Added: AWS offers the Elastic Network Adapter (ENA) solution in 2018 to increase EC2 to S3 communication bandwidth to 25Gbps, need to use new EC2 instance and HVM AMI.

Small File Read and Write Test

Small File Sequential Read

JuiceFS enables the 1G local data cache by default when mounted. The cache can considerably improve the IOPS of small file reads.

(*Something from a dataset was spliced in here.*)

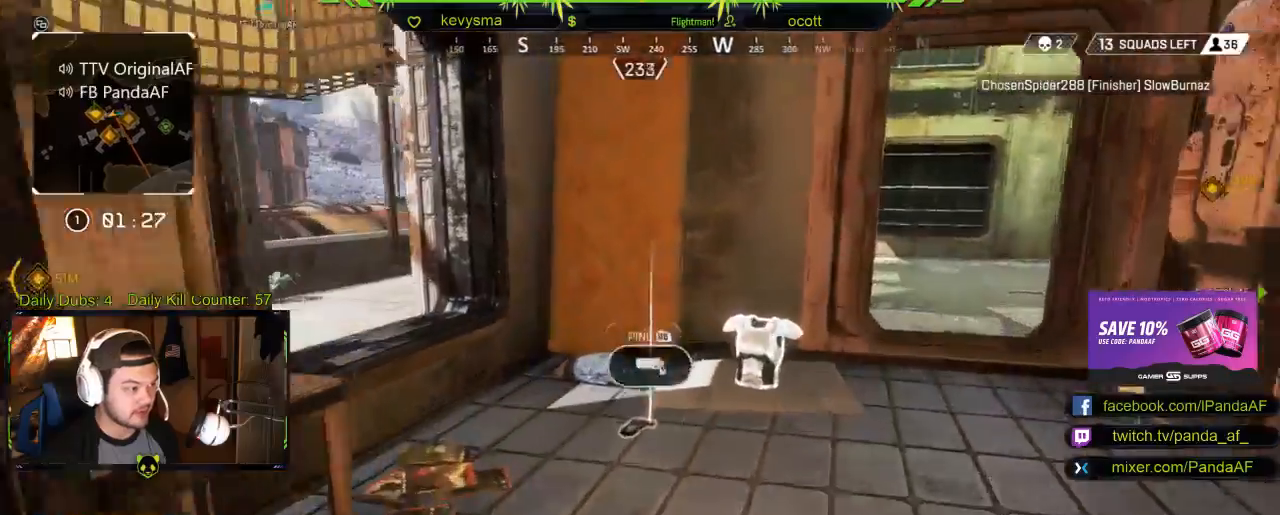
{"buttons": [], "left_stick": "up", "right_stick": "center", "events": [[83, "right_stick", "down-left"], [150, "right_stick", "left"], [450, "right_stick", "center"]]}
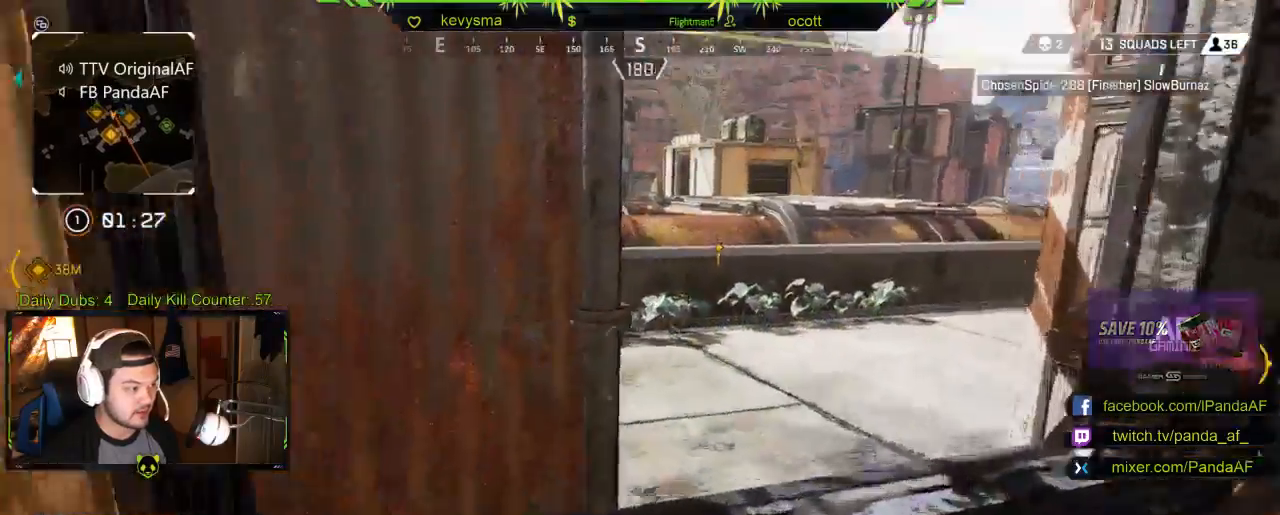
{"buttons": [], "left_stick": "up", "right_stick": "center", "events": [[17, "A", "down"], [33, "left_stick", "up-right"], [167, "A", "up"], [267, "left_stick", "up"], [283, "L3", "down"], [467, "L3", "up"]]}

You can turn off the cache by adding the --cache-size=0 parameter when you mount JuiceFS. Here is a performance comparison.

image

fio --name=small-file-seq-read \
--directory=/jfs \
--rw=read --file_service_type=sequential \
--bs={file_size} --filesize={file_size} --nrfiles=1000

Small File Sequential Write

Add the --writeback parameter when mounting JuiceFS for the client-side write cache (for details, see cache <client_write_cache>{.interpreted-text role="ref"}), which can considerably improve performance on small files sequential write. See the following comparison test.

By default, the fio test approach will leave the file closing operation at the end of the task, which may result in the loss of data in the distributed file system due to factors such as network anomalies. So we use the --file_service_type=sequential parameter of fio, then fio will ensure that a file is written (execute flush & close, write all the data to the object storage) and then proceed a file in the test task.

image

fio --name=small-file-seq-read \
--directory=/jfs \
--rw=write --file_service_type=sequential \
--bs={file_size} --filesize={file_size} --nrfiles=1000

Small File Concurrent Read

image

fio --name=small-file-multi-read \
--directory=/jfs \
--rw=read --file_service_type=sequential \
--bs=4k --filesize=4k --nrfiles=1000 \
--numjobs={1, 2, 4, 8, 16}

Small File Concurrent Write

image

fio --name=small-file-multi-write \
--directory=/jfs \
--rw=write --file_service_type=sequential \
--bs=4k --filesize=4k --nrfiles=1000 \
--numjobs={1, 2, 4, 8, 16}

In the multi-process method used by the Fio test task, the performance is linearly related to the number of concurrent processes, with a small amount of attenuation as the number of processes increases.